→ **EXERCISE INSTRUCTIONS**
Which of the lines below contain the string "input"? Copy each one.
'''
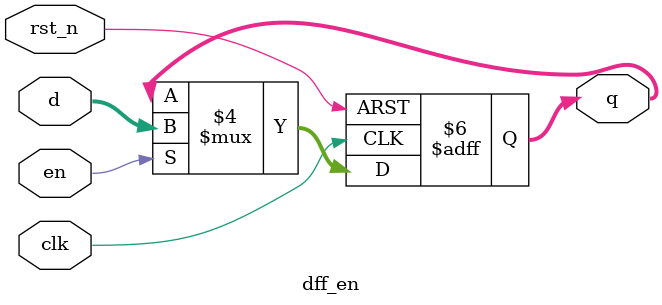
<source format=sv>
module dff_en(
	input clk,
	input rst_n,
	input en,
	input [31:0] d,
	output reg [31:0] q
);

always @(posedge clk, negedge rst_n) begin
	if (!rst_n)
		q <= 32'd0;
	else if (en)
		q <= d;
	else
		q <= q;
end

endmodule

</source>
'''
→ **RESULT OF THE TASK**
	input clk,
	input rst_n,
	input en,
	input [31:0] d,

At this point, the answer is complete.